Restaurant Review: The Peddler
This popular Cresskill hangout dishes out good vibes and even better food.

Many mourned (customers were literally in tears) the old Hungry Peddler when the longtime Cresskill bar and hangout closed earlier this year. It was a place where locals visited to find comfort and solace as much as they went for the food and drink. Friends met there to watch the big game, and families gathered for special occasions.
But like a long lost friend, the establishment returned, reopening as The Peddler in a new location down the street. And it brings with it the same menu and neighborly vibe that loyal patrons loved about the former place.

On a recent visit, my dining companion and I opted for a cozy booth on the left and quieter side of the building, a tough decision given that the spacious bar area off to the right was full of the energy that we normally crave. (The Peddler’s several big screen TVs and lengthy list of brews probably had something to do with that fun environment.)
We shared our starters— lightly battered fried calamari and grilled portobello mushrooms filled with gorgonzola. To our delight, the calamari was only lightly battered, allowing the taste of the squid to shine. The mushrooms arrived on a bed of arugula, tomato and cucumber and served with a balsamic dressing, which helped neutralize the prominent flavor of the cheese.

Having never dined at the former Hungry Peddler, my friend was surprised at the range of entrée options. She ordered the sautéed lemon chicken breasts with artichokes and a side of capellini. The dish typically comes with rice, but no one made a fuss when she asked for the pasta substitution. The flour coating around the chicken was unexpected, but alas it gave the plate added flavor and a comforting “chicken francese-type” feel. The portion size, she noted, was overly generous.

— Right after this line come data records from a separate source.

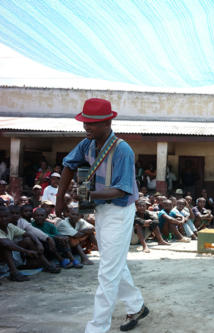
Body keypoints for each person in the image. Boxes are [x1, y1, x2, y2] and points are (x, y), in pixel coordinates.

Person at [55, 98, 148, 332]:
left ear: (107, 123)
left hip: (119, 211)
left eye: (92, 123)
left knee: (107, 271)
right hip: (101, 210)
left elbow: (122, 189)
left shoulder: (123, 150)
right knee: (113, 263)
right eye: (85, 121)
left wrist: (88, 194)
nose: (87, 126)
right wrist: (59, 198)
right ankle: (136, 305)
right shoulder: (87, 144)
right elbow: (68, 165)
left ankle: (97, 327)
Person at [0, 206, 40, 281]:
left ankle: (44, 263)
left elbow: (28, 233)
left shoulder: (10, 226)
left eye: (6, 216)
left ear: (9, 217)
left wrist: (38, 243)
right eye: (1, 217)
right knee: (5, 247)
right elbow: (6, 243)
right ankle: (14, 273)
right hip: (2, 258)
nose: (3, 219)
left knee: (28, 240)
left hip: (8, 258)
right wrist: (27, 251)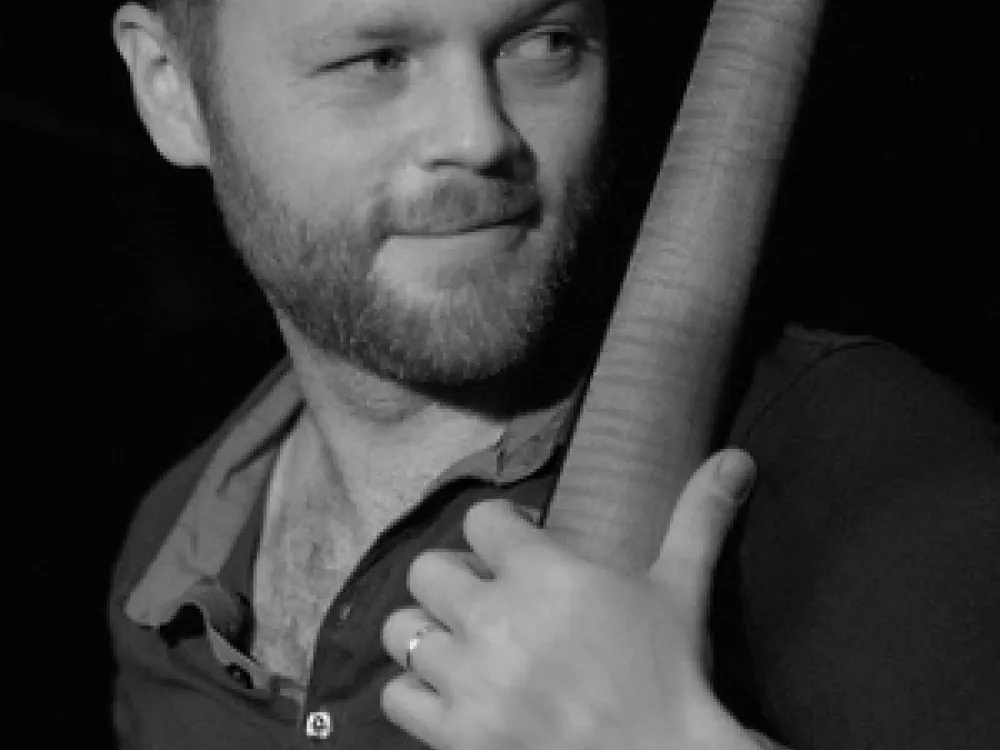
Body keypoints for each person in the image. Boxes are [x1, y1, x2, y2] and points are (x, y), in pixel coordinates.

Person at [108, 0, 999, 748]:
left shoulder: (862, 462)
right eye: (377, 60)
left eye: (545, 43)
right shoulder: (174, 553)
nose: (480, 136)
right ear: (169, 89)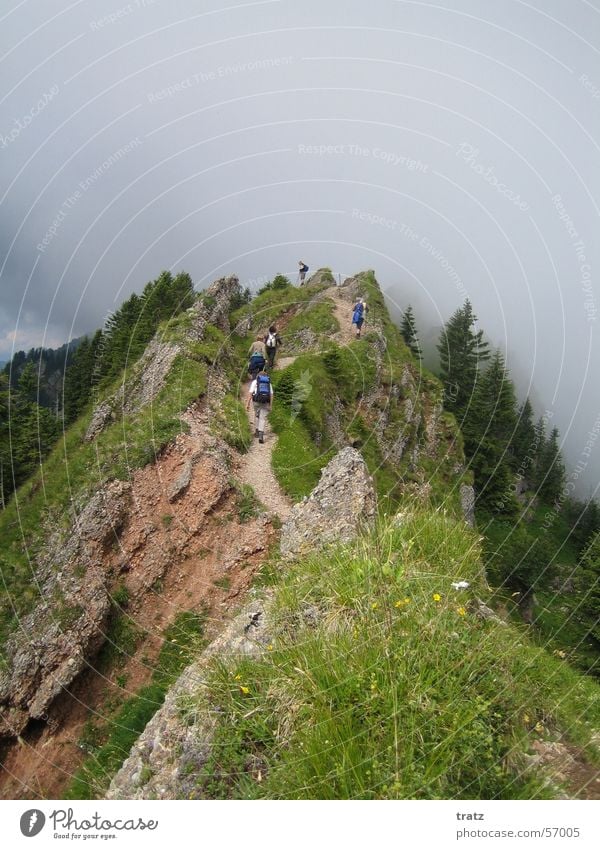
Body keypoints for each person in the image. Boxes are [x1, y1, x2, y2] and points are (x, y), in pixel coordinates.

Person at [246, 369, 273, 444]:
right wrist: (270, 405)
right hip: (265, 401)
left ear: (258, 376)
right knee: (263, 418)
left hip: (256, 401)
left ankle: (257, 431)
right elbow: (271, 395)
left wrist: (247, 404)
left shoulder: (255, 381)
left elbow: (250, 393)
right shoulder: (268, 382)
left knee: (257, 415)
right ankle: (261, 434)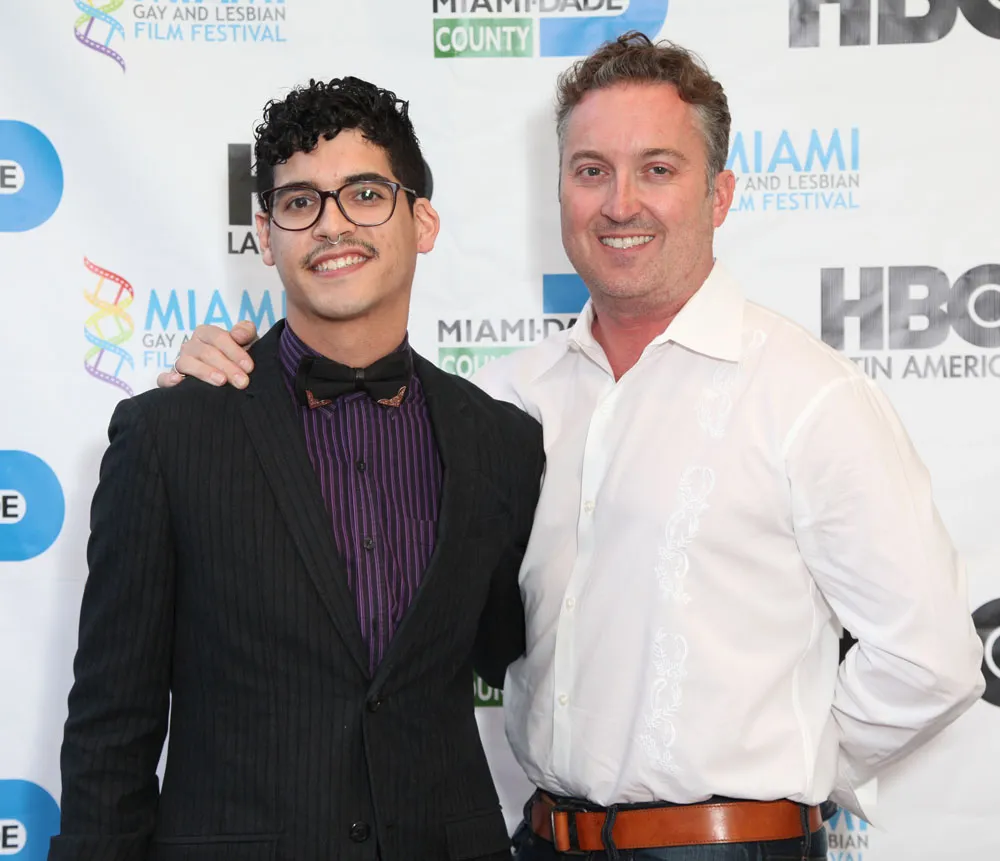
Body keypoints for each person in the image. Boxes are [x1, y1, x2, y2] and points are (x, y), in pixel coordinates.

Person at [161, 33, 986, 861]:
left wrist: (783, 767)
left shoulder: (807, 396)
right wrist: (233, 388)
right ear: (559, 189)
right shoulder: (506, 403)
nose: (620, 203)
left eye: (657, 169)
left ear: (721, 193)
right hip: (541, 839)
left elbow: (933, 660)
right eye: (591, 170)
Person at [52, 77, 544, 861]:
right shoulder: (168, 436)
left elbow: (508, 650)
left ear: (422, 221)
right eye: (300, 202)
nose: (332, 224)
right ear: (264, 233)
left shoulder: (502, 442)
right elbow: (111, 725)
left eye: (366, 194)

Being a meat lover, I was attracted to the sizzling rib eye. Similar to how fajitas are delivered to a table in a Tex-Mex restaurant, The Peddler brings this dish out on a sizzling and smoking platter—it made heads turn and mouths water. The kitchen slightly misfired on the steak’s temperature (I asked for medium rare, but the meat was medium), but it was still juicy and bursting with flavor. The accompanying sautéed onions and green beans made this course even more satisfying.
Though we were stuffed after our starters and entrees, we couldn’t help but glance at the dessert menu. The majority of the 20 options were varieties of cakes and pies— from a bourbon pecan pie to limoncello cake. We had to order, swollen bellies and all. Our choices, a slice of toasted almond cake and a piece of salted caramel cake, would satisfy any sweet tooth and were the perfect end to the meal.
And there will be a “next time.” Like one does with any old friend, you keep going back to them because of how comfortable they make you feel. That’s why The Peddler has so many customers who keep going back for more.
As we wrapped our visit, my companion finished the last drops of her beverage—a Blue Moon beer—and scanned the rest of the extensive drink menu. She noted that she would’ve been happy with any of the beers but would pair her next meal at The Peddler with one of its wines.